- **DATA RECORDS**
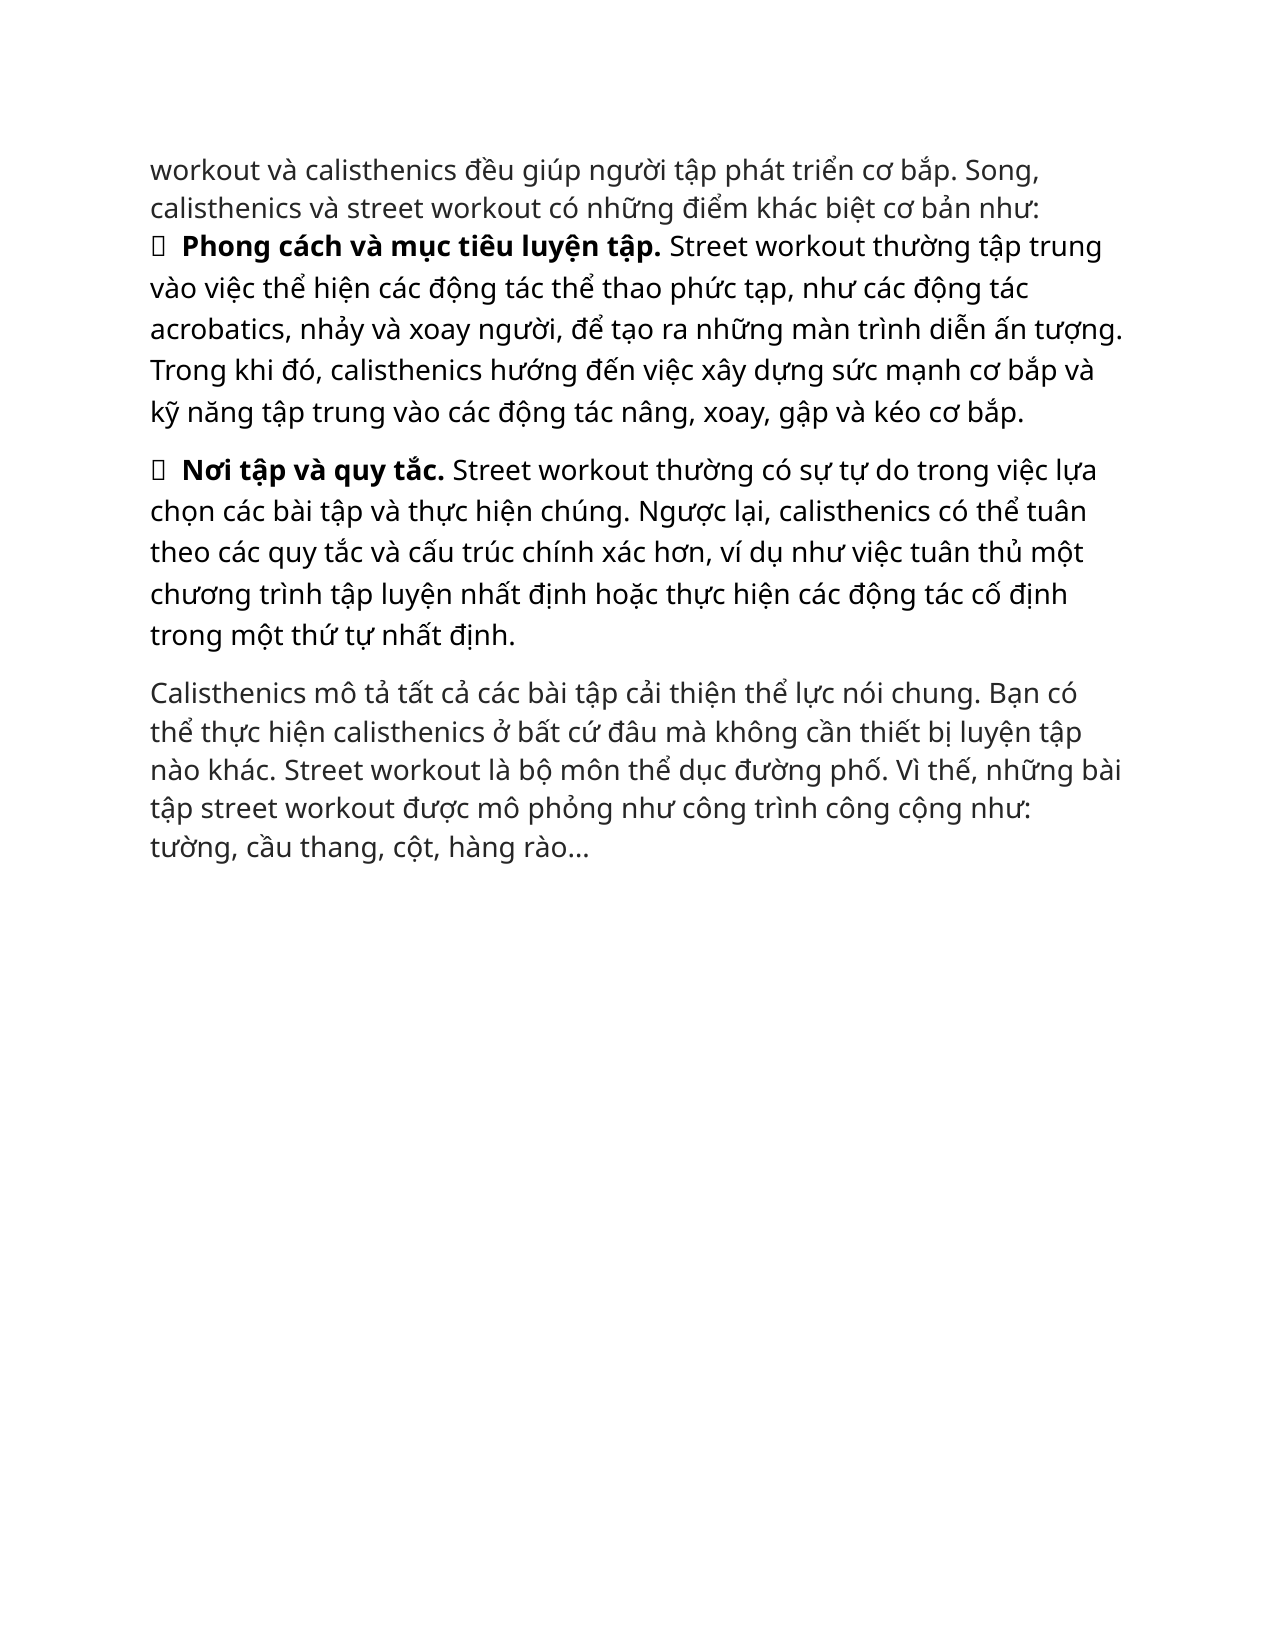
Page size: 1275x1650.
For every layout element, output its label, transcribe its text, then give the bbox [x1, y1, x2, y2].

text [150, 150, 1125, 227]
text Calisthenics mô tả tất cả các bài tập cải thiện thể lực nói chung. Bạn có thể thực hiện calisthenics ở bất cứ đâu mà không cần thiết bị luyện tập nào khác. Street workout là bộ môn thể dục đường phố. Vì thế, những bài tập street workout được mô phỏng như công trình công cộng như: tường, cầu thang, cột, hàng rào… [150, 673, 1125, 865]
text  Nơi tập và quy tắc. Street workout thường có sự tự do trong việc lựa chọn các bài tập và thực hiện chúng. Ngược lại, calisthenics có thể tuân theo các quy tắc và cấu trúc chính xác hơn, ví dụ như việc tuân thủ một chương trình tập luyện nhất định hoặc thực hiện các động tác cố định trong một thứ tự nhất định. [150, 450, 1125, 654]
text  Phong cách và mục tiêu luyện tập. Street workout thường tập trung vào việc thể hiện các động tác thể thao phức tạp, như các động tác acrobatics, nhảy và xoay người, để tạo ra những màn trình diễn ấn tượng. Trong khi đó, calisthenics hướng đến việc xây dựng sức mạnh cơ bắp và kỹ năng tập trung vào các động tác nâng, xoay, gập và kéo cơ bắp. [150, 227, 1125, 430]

- **ACTIVITY**
Your task is an exact printout of the records above, with no pictures.

- **PROBLEM SOLUTION**
Page size: 1275x1650.
For every layout element, output its label, transcribe its text, then give the bbox [x1, y1, x2, y2].

text [150, 150, 1125, 227]
text Calisthenics mô tả tất cả các bài tập cải thiện thể lực nói chung. Bạn có thể thực hiện calisthenics ở bất cứ đâu mà không cần thiết bị luyện tập nào khác. Street workout là bộ môn thể dục đường phố. Vì thế, những bài tập street workout được mô phỏng như công trình công cộng như: tường, cầu thang, cột, hàng rào… [150, 673, 1125, 865]
text  Nơi tập và quy tắc. Street workout thường có sự tự do trong việc lựa chọn các bài tập và thực hiện chúng. Ngược lại, calisthenics có thể tuân theo các quy tắc và cấu trúc chính xác hơn, ví dụ như việc tuân thủ một chương trình tập luyện nhất định hoặc thực hiện các động tác cố định trong một thứ tự nhất định. [150, 450, 1125, 654]
text  Phong cách và mục tiêu luyện tập. Street workout thường tập trung vào việc thể hiện các động tác thể thao phức tạp, như các động tác acrobatics, nhảy và xoay người, để tạo ra những màn trình diễn ấn tượng. Trong khi đó, calisthenics hướng đến việc xây dựng sức mạnh cơ bắp và kỹ năng tập trung vào các động tác nâng, xoay, gập và kéo cơ bắp. [150, 227, 1125, 430]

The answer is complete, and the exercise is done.